Encourage them to ask questions. It's important for kids to ask questions, as it encourages them to think for themselves rather than blindly following instructions. Even more importantly, kids should get comfortable asking questions when they don't understand something! In an academic environment, some students are embarrassed to raise their hand in class. The misconception that students who ask a lot of questions are struggling or confused couldn't be further from the truth – as any teacher will tell you, students that ask the most questions in class are generally the ones that are most engaged. Effort and participation is weighed heavily in the classroom, and encouraging your kids to ask questions is a great way to ensure they are remaining focused and actively thinking.

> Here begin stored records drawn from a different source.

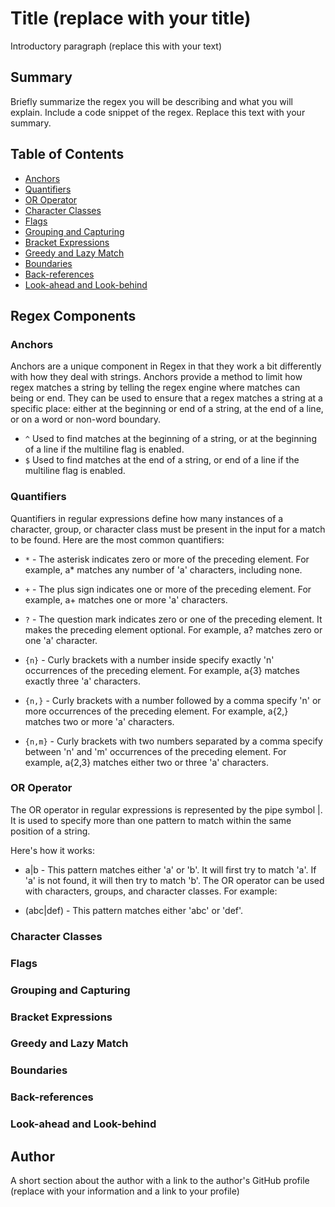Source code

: # Title (replace with your title)

Introductory paragraph (replace this with your text)

## Summary

Briefly summarize the regex you will be describing and what you will explain. Include a code snippet of the regex. Replace this text with your summary.

## Table of Contents

- [Anchors](#anchors)
- [Quantifiers](#quantifiers)
- [OR Operator](#or-operator)
- [Character Classes](#character-classes)
- [Flags](#flags)
- [Grouping and Capturing](#grouping-and-capturing)
- [Bracket Expressions](#bracket-expressions)
- [Greedy and Lazy Match](#greedy-and-lazy-match)
- [Boundaries](#boundaries)
- [Back-references](#back-references)
- [Look-ahead and Look-behind](#look-ahead-and-look-behind)

## Regex Components

### Anchors

Anchors are a unique component in Regex in that they work a bit differently with how they deal with strings. Anchors provide a method to limit how regex matches a string by telling the regex engine where matches can being or end. They can be used to ensure that a regex matches a string at a specific place: either at the beginning or end of a string, at the end of a line, or on a word or non-word boundary.

* `^` Used to find matches at the beginning of a string, or at the beginning of a line if the multiline flag is enabled.
* `$` Used to find matches at the end of a string, or end of a line if the multiline flag is enabled. 

### Quantifiers

Quantifiers in regular expressions define how many instances of a character, group, or character class must be present in the input for a match to be found. Here are the most common quantifiers:

* `*` - The asterisk indicates zero or more of the preceding element. For example, a* matches any number of 'a' characters, including none.

* `+` - The plus sign indicates one or more of the preceding element. For example, a+ matches one or more 'a' characters.

* `?` - The question mark indicates zero or one of the preceding element. It makes the preceding element optional. For example, a? matches zero or one 'a' character.

* `{n}` - Curly brackets with a number inside specify exactly 'n' occurrences of the preceding element. For example, a{3} matches exactly three 'a' characters.

* `{n,}` - Curly brackets with a number followed by a comma specify 'n' or more occurrences of the preceding element. For example, a{2,} matches two or more 'a' characters.

* `{n,m}` - Curly brackets with two numbers separated by a comma specify between 'n' and 'm' occurrences of the preceding element. For example, a{2,3} matches either two or three 'a' characters.

### OR Operator

The OR operator in regular expressions is represented by the pipe symbol |. It is used to specify more than one pattern to match within the same position of a string.

Here's how it works:

* a|b - This pattern matches either 'a' or 'b'. It will first try to match 'a'. If 'a' is not found, it will then try to match 'b'.
The OR operator can be used with characters, groups, and character classes. For example:

* (abc|def) - This pattern matches either 'abc' or 'def'.

### Character Classes



### Flags



### Grouping and Capturing



### Bracket Expressions



### Greedy and Lazy Match



### Boundaries



### Back-references



### Look-ahead and Look-behind



## Author

A short section about the author with a link to the author's GitHub profile (replace with your information and a link to your profile)
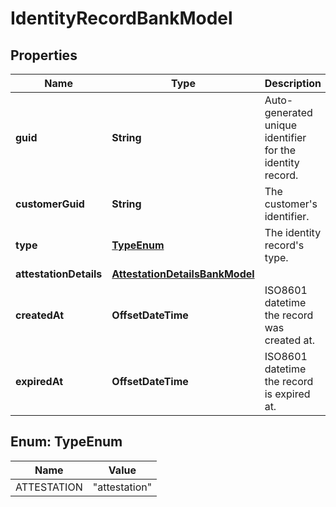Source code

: 

# IdentityRecordBankModel


## Properties

| Name | Type | Description | Notes |
|------------ | ------------- | ------------- | -------------|
|**guid** | **String** | Auto-generated unique identifier for the identity record. |  [optional] |
|**customerGuid** | **String** | The customer&#39;s identifier. |  [optional] |
|**type** | [**TypeEnum**](#TypeEnum) | The identity record&#39;s type. |  [optional] |
|**attestationDetails** | [**AttestationDetailsBankModel**](AttestationDetailsBankModel.md) |  |  [optional] |
|**createdAt** | **OffsetDateTime** | ISO8601 datetime the record was created at. |  [optional] |
|**expiredAt** | **OffsetDateTime** | ISO8601 datetime the record is expired at. |  [optional] |



## Enum: TypeEnum

| Name | Value |
|---- | -----|
| ATTESTATION | &quot;attestation&quot; |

Ask them to form opinions. Encourage your children to share their own opinions through critical thinking. This is actually a lot simpler than it sounds! For instance, perhaps your child is watching their favorite animated movie. Try asking them why one character is “good” and the other is “bad.” Why did the bad character do what they did, and was it fair of them to do it? Which character is the strongest? Which character is the funniest? Although these may seem like silly examples, this is precisely the type of character analysis that your students will be doing in school, from comparing main characters in a book report to contrasting protagonists and antagonists in higher level literature classes.
Don't give them all the answers. We know it's hard to see kids struggle, but try not to always give them the answers – at least not right away! Encouraging them come to their own conclusions – whether it's solving a math problem or answering a question – instills patience and deep thinking. One of the many reasons one-to-one tutoring works so well is due to the ample time our students receive to really begin to understand concepts that were previously unclear to them. Whereas certain topics may have been covered in a few class sessions, private tutoring allows us to spend hours focusing on specific areas that “went by too quickly” for the student to fully understand. The same thing goes for your kids – instead of giving them the answer or solution upfront, it's best to encourage them not to rush and take their time to try and figure it out on their own.
Critical thinking helps your child form their own sense of individuality and opinion. At the same time, it provides vital decision-making and long-term planning skills that we employ for the rest of our lives. By encouraging your kids to be critical thinkers early on, you are helping them to lay a framework that will continuously aid them in future successes.